El viejo sueño de Jacques Vidal, que acuñó el término interfaz cerebro-máquina (BCI) en 1973, ha adquirido en los últimos años una dimensión concreta y espectacular. Mientras Neuralink, la empresa de Elon Musk, acapara la atención con sus chips implantados directamente en la corteza cerebral, una alternativa menos radical está surgiendo en Chengdu, capital de la provincia china de Sichuan. La startup Gestala promete “leer” la mente humana utilizando una tecnología que todos conocemos: los ultrasonidos.
El concepto se basa en un enfoque global: a diferencia de los electrodos físicos, que captan señales sólo en un área estrecha, la ecografía craneal permitiría mapear la actividad de todo el cerebro. Phoenix Peng, director general de Gestala, explica que “la interfaz eléctrica del cerebro registra sólo una parte del cerebro; El ultrasonido, al parecer, puede darnos la capacidad de acceder a todo el cerebro.“.
Al analizar los cambios en el flujo sanguíneo con precisión quirúrgica, estos nuevos dispositivos tienen varios objetivos ambiciosos, como restaurar la movilidad de pacientes paralizados, pero también tratar algunas patologías mentales. Por último, el proyecto de Gestala prevé un visor de segunda generación capaz de detectar afecciones relacionadas con la depresión o el dolor crónico y, por tanto, proporcionar una estimulación terapéutica específica.
Silicon Valley sigue su ejemplo
Sin embargo, el desafío técnico sigue siendo colosal. Como señala la revista Popular Mechanics, si bien el uso de ultrasonido para destruir neuronas debilitadas (particularmente en el contexto de la enfermedad de Parkinson) es una práctica conocida, extraer datos confiables a través de la pared ósea del cráneo es otra cuestión. El hueso tiende a distorsionar las ondas sonoras, desdibujando así la fidelidad de la información recopilada.

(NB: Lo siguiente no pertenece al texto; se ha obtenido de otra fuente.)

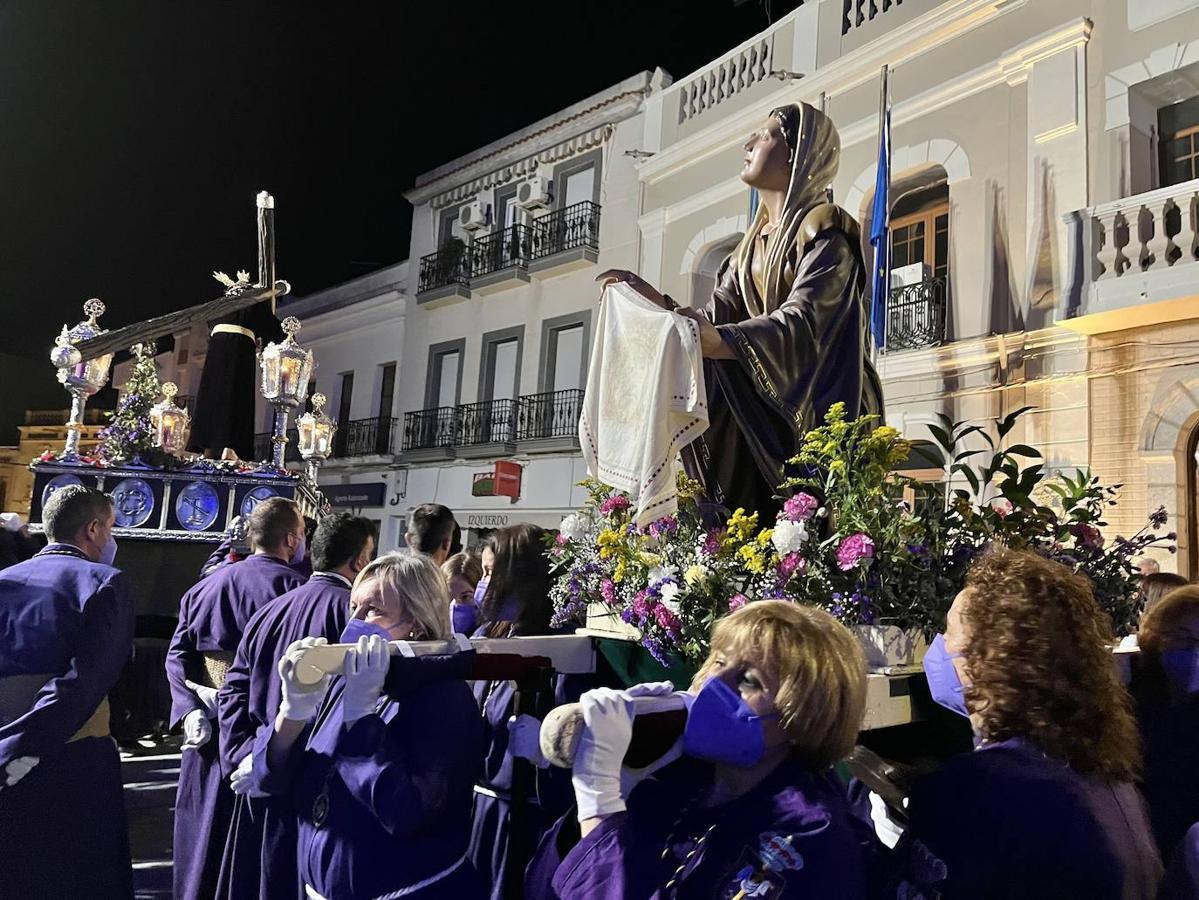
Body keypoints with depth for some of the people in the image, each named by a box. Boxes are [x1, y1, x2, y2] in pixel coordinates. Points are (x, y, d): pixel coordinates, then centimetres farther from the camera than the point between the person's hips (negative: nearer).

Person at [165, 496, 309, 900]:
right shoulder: (294, 586, -11)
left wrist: (190, 709, -4)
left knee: (206, 826, 19)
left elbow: (177, 654, 2)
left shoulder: (207, 584, 7)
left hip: (208, 723, 5)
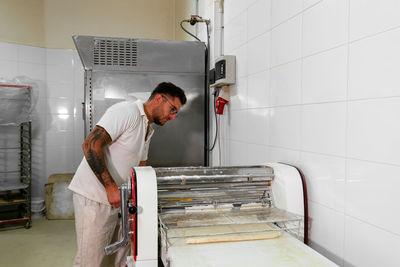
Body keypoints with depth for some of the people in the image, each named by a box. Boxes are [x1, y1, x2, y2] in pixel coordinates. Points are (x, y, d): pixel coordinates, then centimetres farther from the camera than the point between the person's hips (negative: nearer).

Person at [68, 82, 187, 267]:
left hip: (115, 201, 9)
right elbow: (91, 145, -23)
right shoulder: (127, 111, -14)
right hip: (93, 197, -9)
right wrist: (111, 187, -25)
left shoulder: (148, 130, 18)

Sin embargo, tanto en Silicon Valley como en Asia, reina el optimismo. Este avance tecnológico es parte de una tendencia global que ve crecer rápidamente el uso de inteligencia artificial con fines médicos. En septiembre de 2025, investigadores de la UCLA ya demostraron que unos simples auriculares de electroencefalografía (EEG) combinados con inteligencia artificial podían traducir pensamientos en movimientos sin ningún tipo de piratería.
Para Jonathan Kao, autor de este estudio, el objetivo es claro: “Al utilizar inteligencia artificial para integrar sistemas de interfaz cerebro-máquina, apuntamos a vías mucho menos riesgosas e invasivas.»
El mercado no se equivoca. OpenAI invirtió recientemente en Merge Labs, una startup que también utiliza ultrasonido en sus investigaciones. Si estas tecnologías pudieran superar la barrera de las 1.000 microvariaciones –necesarias para una lectura fluida– pronto podríamos controlar nuestras computadoras con el simple poder del pensamiento, sin tener que pasar primero por el quirófano.